In the world of commercial television today, a new program can debut pretty much any time of year.  No longer must we wait for September (er, October). January, February, even June can be the starting point for your new favorite program.

Case in point: “Dollhouse,” which started on FOX in February.  “Dollhouse” tells the story of “Echo” (Eliza Dushku), a young woman who agrees to become the instrument of the mysterious “Dollhouse” corporation for five years, to make up for some unexplained debt or wrongdoing.  And here “instrument” becomes a quite fundamental term: Echo’s former life and personality are filed away on a hard drive somewhere and erased from her mind, to be replaced on a regular basis with new personalities, traits, skills--“Now I know Kung-Fu!”--that meet the requests of the company’s clients. One day she’s a detective; another day she’s a hot biker chick; a third she’s a stone cold killer. At the end of each encounter, her mind is wiped back to a blank slate, and she and fellow dolls wander their palatial residence in a doelike stupor.

From a writing standpoint, “Dollhouse” is an unusual project. Television is all about character arc and conflict; writers establish a character, run them up a tree, throw bricks at them and watch to see how they cope. Even on a plot heavy show like “24” or “Law & Order,” viewers are still following the decisions and dilemmas of characters.  How do you do that when the main character has, well, no character? The answer is, it’s not easy; the first few episodes were intermittently interesting at best. Yet over the course of weeks, the reality of Echo’s situation begins to draw us in. Even when she’s just made to be a sexy girl having a good time, the viewer cannot help but be aware that she’s still a pawn, a damsel in distress. Two strong secondary characters, her protective handler and a police officer hunting down the mysterious Dollhouse corporation, underline this sense of outrage.

The other question so far is, what’s the show about?  Creator Joss Whedon is an incredible talent who likes to tell big, zany stories that have heart and also depth. His “Buffy the Vampire Slayer” brought an original take not only to vampire stories but high school (who knew high school could literally be hell?). “Buffy” spinoff “Angel” was an often brooding meditation on redemption, heroism and the possibility of real change.  And his most recent project, the wonderful online musical “Dr.

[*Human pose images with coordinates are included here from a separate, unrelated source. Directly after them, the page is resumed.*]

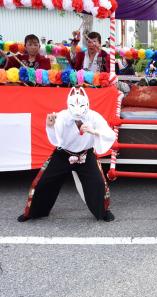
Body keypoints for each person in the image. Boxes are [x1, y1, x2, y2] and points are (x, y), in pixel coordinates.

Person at [17, 87, 116, 223]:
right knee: (43, 182)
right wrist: (50, 126)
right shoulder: (62, 115)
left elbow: (109, 133)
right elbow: (56, 139)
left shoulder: (94, 116)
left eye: (81, 105)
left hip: (85, 156)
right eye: (74, 105)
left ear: (86, 103)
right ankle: (33, 212)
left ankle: (103, 211)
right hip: (63, 154)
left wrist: (94, 131)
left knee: (98, 183)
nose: (77, 109)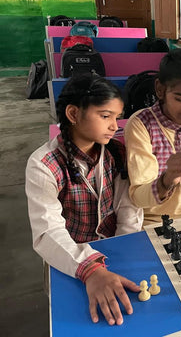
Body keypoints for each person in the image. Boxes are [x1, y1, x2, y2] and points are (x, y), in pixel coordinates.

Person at [25, 74, 144, 326]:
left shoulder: (115, 152)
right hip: (69, 257)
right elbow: (48, 232)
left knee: (127, 316)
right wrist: (89, 269)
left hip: (115, 251)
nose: (115, 125)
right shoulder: (44, 165)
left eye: (117, 117)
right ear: (73, 114)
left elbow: (128, 207)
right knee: (79, 322)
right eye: (105, 116)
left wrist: (124, 248)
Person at [124, 48, 181, 225]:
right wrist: (166, 181)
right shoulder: (141, 124)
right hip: (154, 222)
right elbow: (138, 197)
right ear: (160, 89)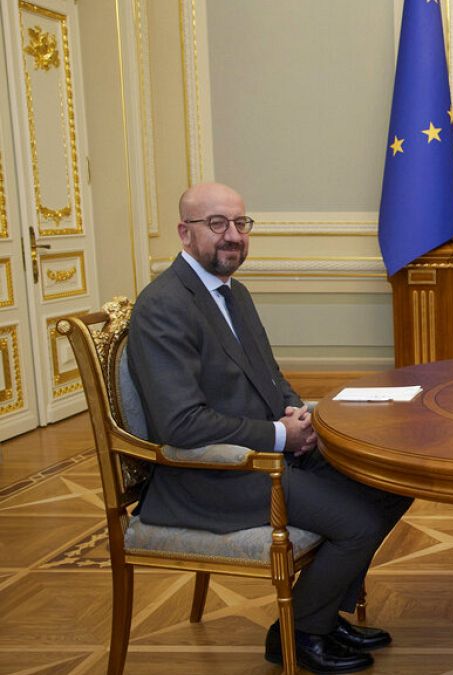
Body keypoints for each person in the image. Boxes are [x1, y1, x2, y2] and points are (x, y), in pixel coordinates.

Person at [127, 183, 412, 674]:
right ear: (184, 232)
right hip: (210, 475)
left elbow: (270, 379)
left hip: (265, 454)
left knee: (394, 481)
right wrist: (282, 436)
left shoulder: (233, 293)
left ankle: (320, 612)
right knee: (357, 522)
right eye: (217, 224)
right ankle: (298, 634)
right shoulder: (164, 305)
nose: (233, 235)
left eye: (241, 223)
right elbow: (181, 424)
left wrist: (301, 417)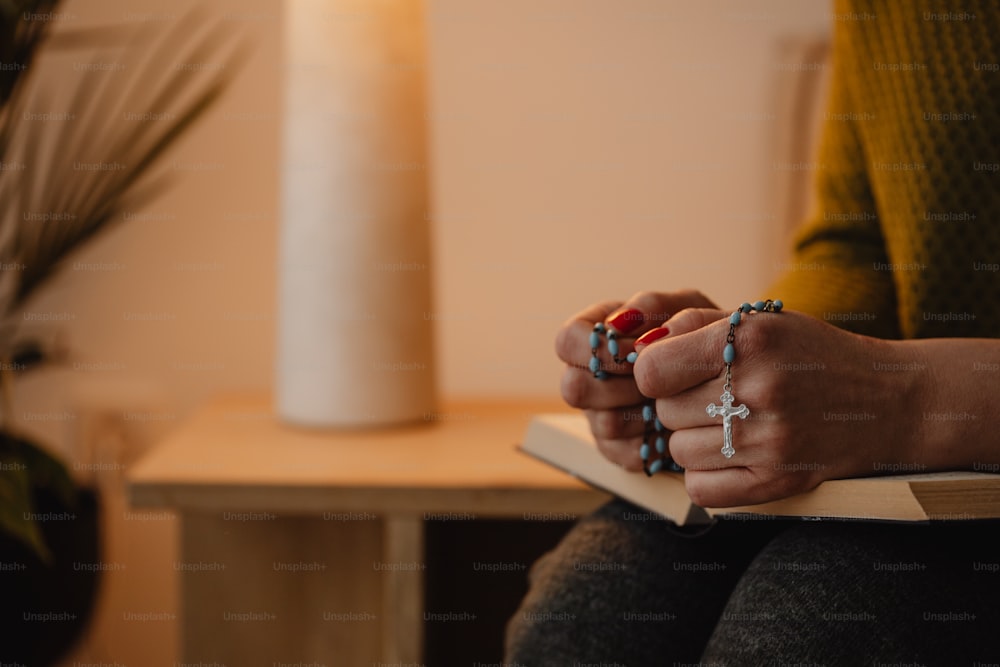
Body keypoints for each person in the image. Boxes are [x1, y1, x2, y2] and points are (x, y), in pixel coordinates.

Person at [504, 1, 1000, 664]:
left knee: (806, 623)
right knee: (589, 608)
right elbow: (857, 243)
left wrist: (902, 397)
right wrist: (729, 360)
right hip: (902, 465)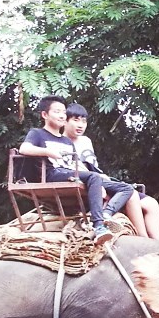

Horrible’s Sing-a-long Blog”--go to Hulu.com and watch it right now--again mixed comedy and scifi with drama and tough questions about the possibility of love and nature of heroism in a cynical, media-saturated society.

“Dollhouse,” on the other hand, much like Echo herself, is so far a bit of a cipher. Maybe it’s about human trafficking, or broader speaking the growing social acceptability of treating human beings as objects.  Maybe it’s about a horrible vacuity embedded in today’s pop star version of the American dream, the consequences of imagining that I can be anybody I want to be. Personally, I think it’s trying to say something about the inviolability of human dignity; no matter how blank a slate a person is, or how much she gives up on herself, she still has undeniable value and demands respect. People can ignore that, and, man, are they scummy. But the demand is still there.

In the wake of the Holocaust, Jewish philosopher Emmanuel Levinas wrote Totality and Infinity, a daunting title and challenging read, which argues that human beings tend to “totalize,” that is, we try to interpret everything around us in terms of our own categories. Objects can’t resist that effort; we can make of them what we want. But other human beings deny us that move. They are always more than we could possibly encapsulate or co-opt. Consider the living, active human face, he asks. It’s always changing, always at least a little inscrutable. It resists total definition. When we stare into the face of another, we find ourselves before something like us, and yet radically other.  And what’s more we discover the horrifying fact that we’ve been trying to box them in, to deny them their limitless humanity. 

It’s not exactly clear what Whedon is up to with “Dollhouse,” which is a bit of a bad sign. When it comes to entertainment, we have so many options; how long will people stick around to see if this one’s worth watching?  Then again, maybe that insatiable desire to be stimulated immediately is exactly Whedon’s point.